Unser Immunsystem schützt uns normalerweise nur vor gefährlichen und schädlichen Krankheitserregern wie Bakterien oder Viren. Bei einer Allergie reagiert das Immunsystem auf ganz normale und harmlose Umweltstoffe mit einer massiven
Abwehrreaktion. Der Körper will diese Substanzen, die sogenannten Allergene, hinausbugsieren und reagiert dabei mit juckenden Augen, Schnupfen oder Abgeschlagenheit. Am häufigsten sind Allergien gegenüber Inhalationsallergenen wie Pollen (insbesondere Birke, Erle und Gräser), Hausstaubmilben und Tierhaaren, die den sogenannten „Heuschnupfen“ und in der Folge auch das gefürchtete allergische Asthma auslösen können. Zudem gibt es noch Allergien gegen das Gift von Bienen und Wespen und echte Nahrungsmittelallergien, die lebensbedrohlich sein können.

Präzise Diagnose durch Haut- und Bluttests

Bei Symptomen allergischer Reaktionen wie Ekzeme, Atemprobleme oder chronischem bzw. saisonal auftretendem Schnupfen und tränenden Augen sollte ohne Zögern ein Mediziner aufgesucht werden. „Vor einer Allergieaustestung führt der Arzt mit dem Patienten ein ausführliches Gespräch, um abzuklären, welche Auslöser für die allergischen Symptome infrage kommen. Dann wird ein Hauttest durchgeführt und meist auch noch ein Bluttest, mit dem man spezifische Antikörper nachweisen kann“, erklärt Allergiespezialist Elsäßer. Diese Tests sind sehr aussagekräftig und im Grunde genommen ganzjährig möglich, unabhängig von der Pollensaison.

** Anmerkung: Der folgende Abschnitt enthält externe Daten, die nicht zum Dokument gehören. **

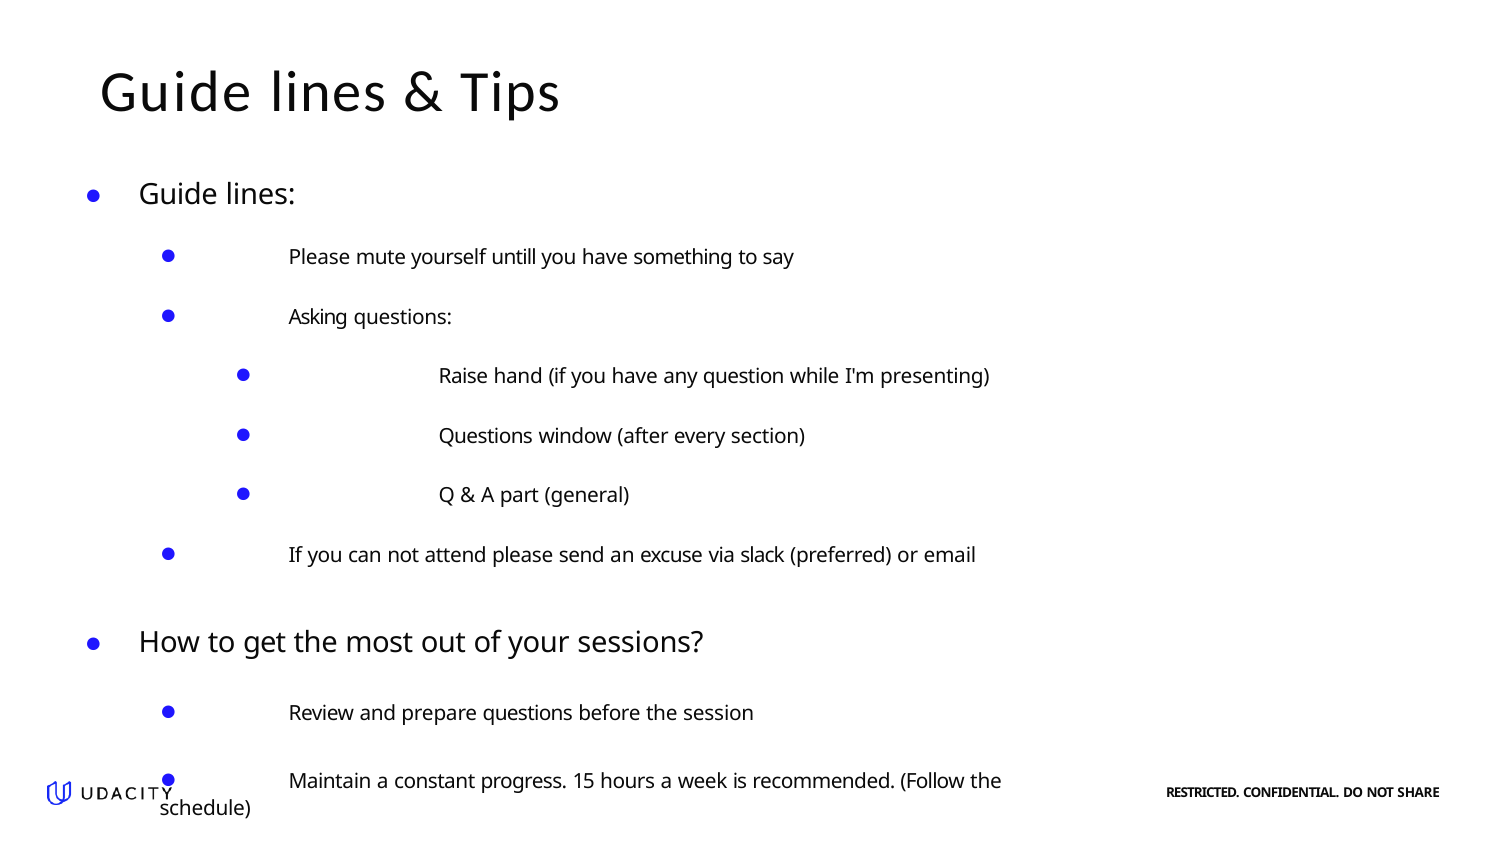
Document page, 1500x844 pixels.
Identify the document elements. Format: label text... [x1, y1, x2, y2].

title Guide lines & Tips [98, 50, 572, 155]
picture [47, 781, 82, 805]
text_box RESTRICTED. CONFIDENTIAL. DO NOT SHARE [1164, 781, 1458, 801]
text_box ● Guide lines: ● Please mute yourself untill you have something to say ● Asking questions: ● Raise hand (if you have any question while I'm presenting) ● Questions window (after every section) ● Q & A part (general) ● If you can not attend please send an excuse via slack (preferred) or email ● How to get the most out of your sessions? ● Review and prepare questions before the session ● Maintain a constant progress. 15 hours a week is recommended. (Follow the schedule) [82, 155, 1050, 820]
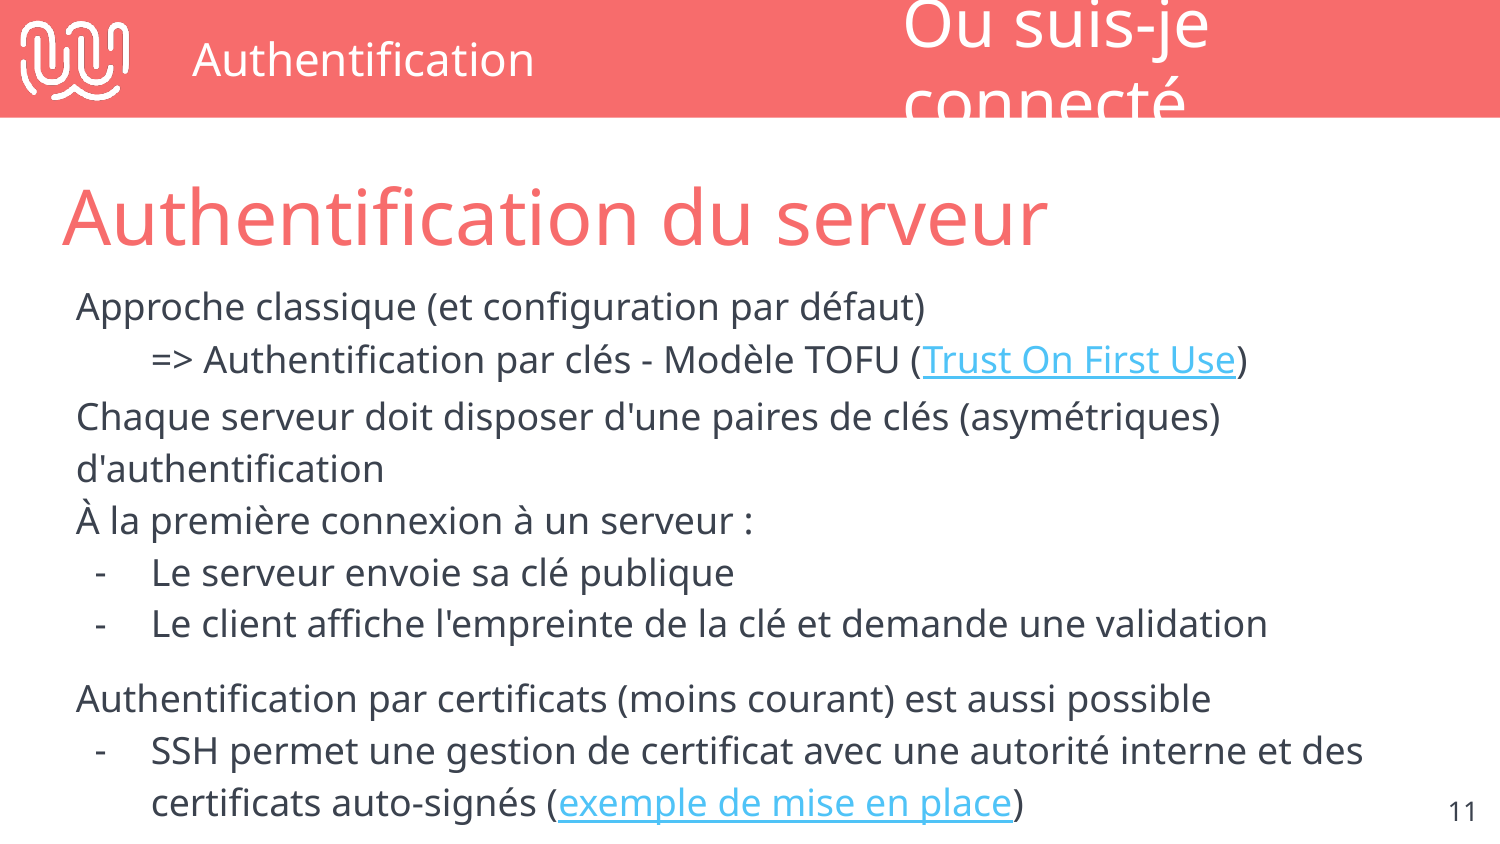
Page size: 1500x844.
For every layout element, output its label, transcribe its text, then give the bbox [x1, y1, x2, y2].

slide_number ‹#› [1403, 779, 1494, 844]
list Approche classique (et configuration par défaut) => Authentification par clés - Modèle TOFU (Trust On First Use) Chaque serveur doit disposer d'une paires de clés (asymétriques) d'authentification À la première connexion à un serveur : Le serveur envoie sa clé publique Le client affiche l'empreinte de la clé et demande une validation Authentification par certificats (moins courant) est aussi possible SSH permet une gestion de certificat avec une autorité interne et des certificats auto-signés (exemple de mise en place) [75, 290, 1439, 816]
subtitle Ou suis-je connecté [902, 31, 1479, 91]
picture [20, 20, 134, 101]
title Authentification [192, 0, 896, 118]
title Authentification du serveur [62, 168, 1452, 256]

Therapiemöglichkeiten: Verringerung bzw. Auslöschung der Symptome

Die einfachste Form der Therapie ist die Meidung des Allergieauslösers. Darüber hinaus steht heute eine breite Palette von Therapiemethoden zur Verfügung. Um allergischen Schnupfen und Augenentzündungen lokal zu behandeln, gibt es sowohl zahlreiche Antihistamin-Medikamente, die das Histamin, einen wichtigen Allergieauslöser, entschärfen, als auch abschwellende Tropfen und Kortison-Präparate. Beim bronchialen Asthma helfen entzündungshemmende Inhalationsmittel wie Cromone, kortisonhaltige Trockenpulver und Sprays helfen die verkrampfte Muskulatur zu entspannen.

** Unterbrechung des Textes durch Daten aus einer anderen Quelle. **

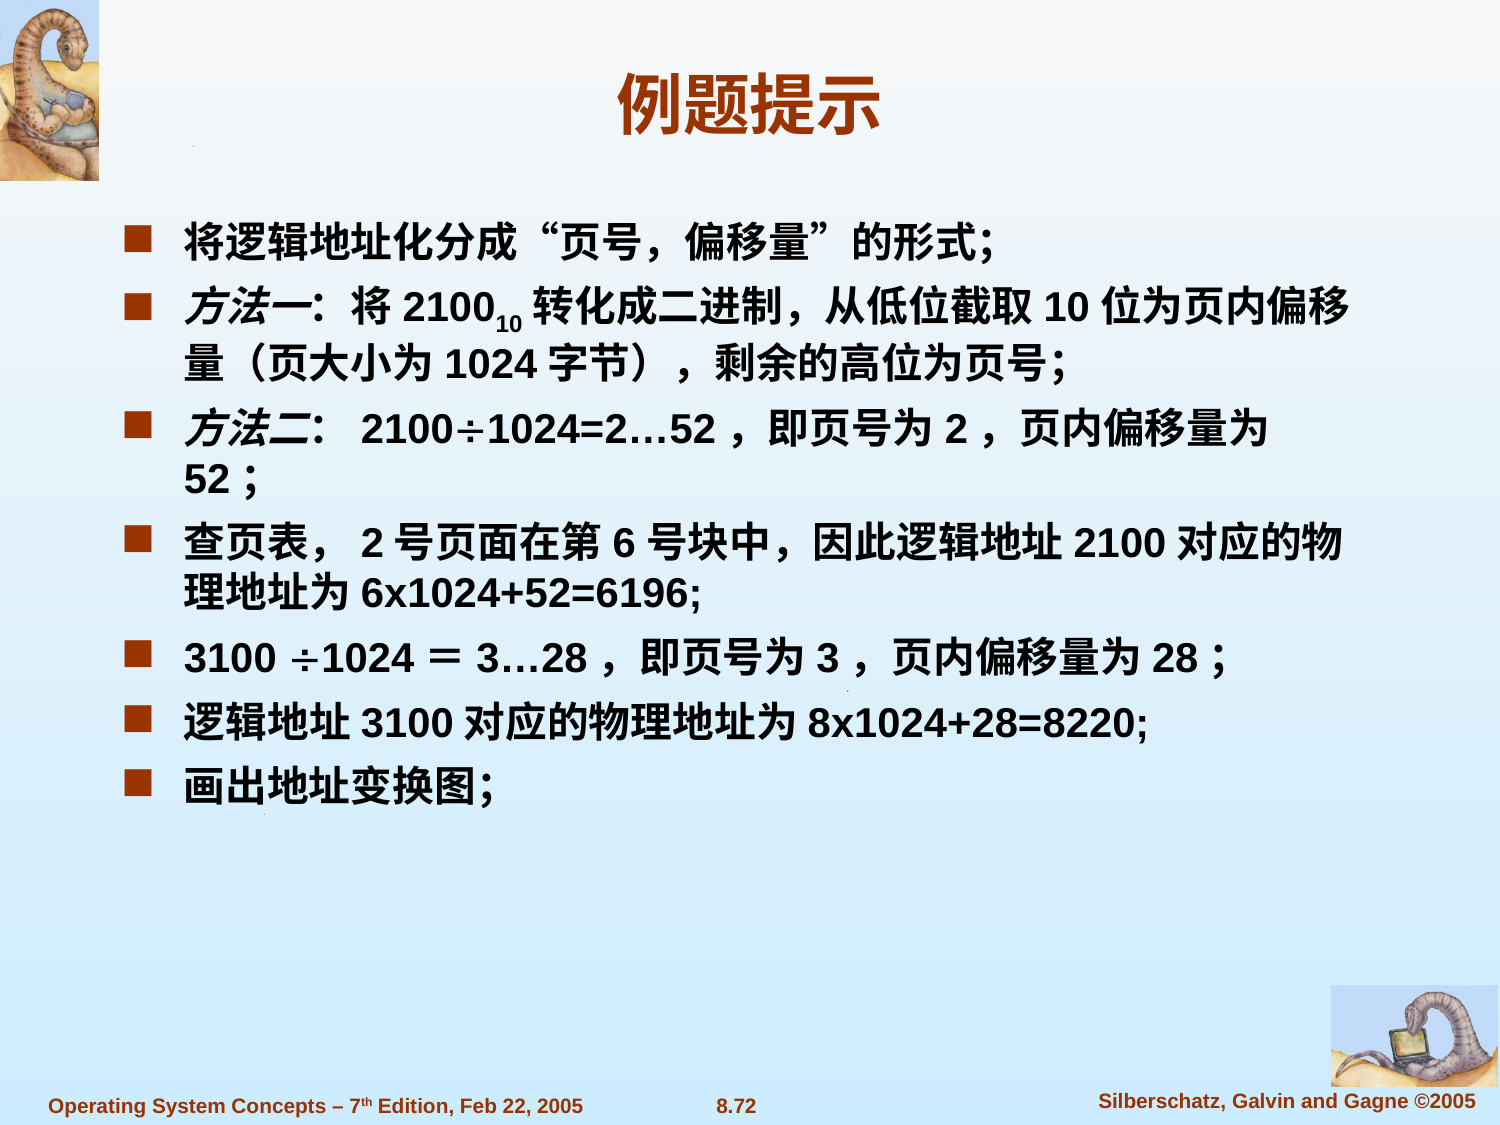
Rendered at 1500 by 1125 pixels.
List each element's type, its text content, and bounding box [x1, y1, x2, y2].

list 将逻辑地址化分成“页号，偏移量”的形式； 方法一：将210010转化成二进制，从低位截取10位为页内偏移量（页大小为1024字节），剩余的高位为页号； 方法二：21001024=2…52，即页号为2，页内偏移量为52； 查页表，2号页面在第6号块中，因此逻辑地址2100对应的物理地址为6x1024+52=6196; 3100 1024＝3…28，即页号为3，页内偏移量为28； 逻辑地址3100对应的物理地址为8x1024+28=8220; 画出地址变换图； [112, 208, 1388, 1050]
picture [1331, 985, 1498, 1087]
title 例题提示 [112, 62, 1388, 150]
picture [0, 0, 99, 181]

Eine sehr wirksame Therapie ist die Hyposensibilisierung, die auch als „Allergie-Impfung“ bezeichnet wird, denn sie bekämpft nicht nur die allergischen Symptome, sondern auch die Ursache der Allergie. Das Immunsystem wird über einen Zeitraum von etwa drei Jahren mit dem Allergieauslöser konfrontiert und lernt, nicht mehr überschießend auf diese Umweltstoffe zu reagieren. Die Symptome verringern sich und verschwinden im besten Fall vollkommen. Dieser Effekt hält meistens noch viele Jahre nach dem Ende der Therapie an.